CUPLIKAN DOKUMEN -
==*==

(suatu Tinjaun Kritis Terhadap Revitalisasi Pertanian dalam Konteks Ketahanan Pangan)
Oleh,
Feryanto W.K*)
Beberapa waktu yang lalu kita disuguhi dari berbagi media, mengenai kasus busung lapar yang terjadi, kasus gizi buruk Karena kurangnya asupan dari bahan makanan yang bergizi, dan banyaknya para pengungsi yang belum ataupun tidak menerima bahan pangan. Sehingga sebagai manusia yang peduli terhadap sesamanya, kita menjadi sedih dan terpukul mendengarnya, Bila kita cermati secara seksama, ada sesuatu hal yang menarik terjadi disini dimana dalam kondisi sekarang ini dengan era yang terbuka dalam segala hal termaksuk informasi, kita baru mengetahui kondisi busung lapar yang melanda beberapa daerah di Indonesia, seolah-olah ada suatu konspirasi dalam hal ini untuk berusaha menutup-nutupi kondisi yang ada, mengenai ‘bahaya kelaparan’ dinegara yang ‘Gemah ripah loh jinawi’ ini.
Itulah adalah sekelumit permasalahan yang dialami bangsa ini, dimana pemerintahnya ‘salah urus’ mengenai dunia pangan, yang sebenarnya merupakan kebutuhan yang sangat hakiki yang ahrus dipenuhi bagi setiap warga negara. Hal ini tentunya dapat diantisipasi jika pemerintah serius dalam mengurus masalah pangan dengan penekanan dan memperhatikan kepada kearifan lokal dalam artian meningkatkan program diversifikasi pangan. Pencanangan Revitalisasi Pertanian, Perikanan dan Kehutanan (RPPK) yang dilaksanakan pada tanggal 11 Juni 2005 yang lalu merupakan tantangan bagi perintah. Apakah program tersebut mampu menjawab permasalahan dan tantangan yang dihadapi bangsa ini, terutama dalam hal pengadaan pangan bagi warganya.

==*==

[Entri data]
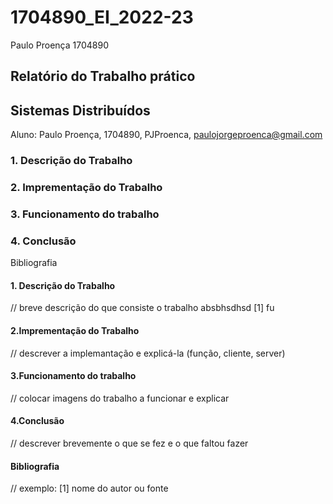 # 1704890_EI_2022-23

Paulo Proença 1704890

## Relatório do Trabalho prático
## Sistemas Distribuídos

<nome do trabalho>



Aluno: Paulo Proença, 1704890, 
       PJProenca, paulojorgeproenca@gmail.com



### 1. Descrição do Trabalho		
### 2. Imprementação do Trabalho	
### 3. Funcionamento do trabalho	
### 4. Conclusão					
Bibliografia	


#### 1. Descrição do Trabalho
// breve descrição do que consiste o trabalho
absbhsdhsd [1] fu

#### 2.Imprementação do Trabalho	
  // descrever a implemantação e explicá-la (função, cliente, server)

#### 3.Funcionamento do trabalho	
// colocar imagens do trabalho a funcionar e explicar
#### 4.Conclusão
// descrever brevemente o que se fez e o que faltou fazer

#### Bibliografia
// exemplo:
[1] nome do autor ou fonte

==*==

TUGAS -
A. Dalam tulisan tentang revitalisasi pertanian dan ketahanan pangan, pada tanggal berapa Revitalisasi Pertanian, Perikanan dan Kehutanan (RPPK) dicanangkan?
B. Teruskan tulisan tentang revitalisasi pertanian dan ketahanan pangan itu, dimulai setelah kalimat terakhirnya.

JAWABAN PER NOMOR -
A. Pada tanggal 11 Juni 2005.

B.
Pangan hak asasi setiap manusia
Pangan merupakan kebutuhan manusia yang paling asasi, sehingga ketersediaan pangan bagi masyarakat harus selalu terjamin. Manusia dengan segala kemampuannya selalu berusaha mencukupi kebutuhannya dengan berbagai cara. Dalam perkembangan peradaban masyarakat untuk memenuhi kualitas hidup yang maju, mandiri, dalam suasana tentram, serta sejahtera lahir dan bathin, oleh karena itu semakin dituntut penyediaan pangan yang cukup, berkualitas, dan merata. Oleh karena itu, kecukupan pangan bagi suatu bangsa merupakan suatu hal yang sangat strategis. Oleh karena itu sudah kewajiban
pemerintah untuk menyediakan pangan yang cukup baik dari segi jumlah, mutu dan ketersediaannya yang terjangkau. Sehingga Kondisi ketahanan pangan dapat terpenuhi, sesuai dengan undang-undang No. 7 Tahun 1996 menyatakan bahwa pengertian ketahanan pangan adalah kondisi terpenuhinya pangan yang tercermin dari : (1) tersedianya pangan secara cukup, baik dalam jumlah maupun mutunya; (2) aman; (3) merata; dan (4) terjangkau. Dari pengertian tersebut jelas sekali kalau pemerintah di’amanahi’ untuk bisa mengisi perut-perut rakyatnya secara cukup baik dari segi jumlah dan kualitasnya.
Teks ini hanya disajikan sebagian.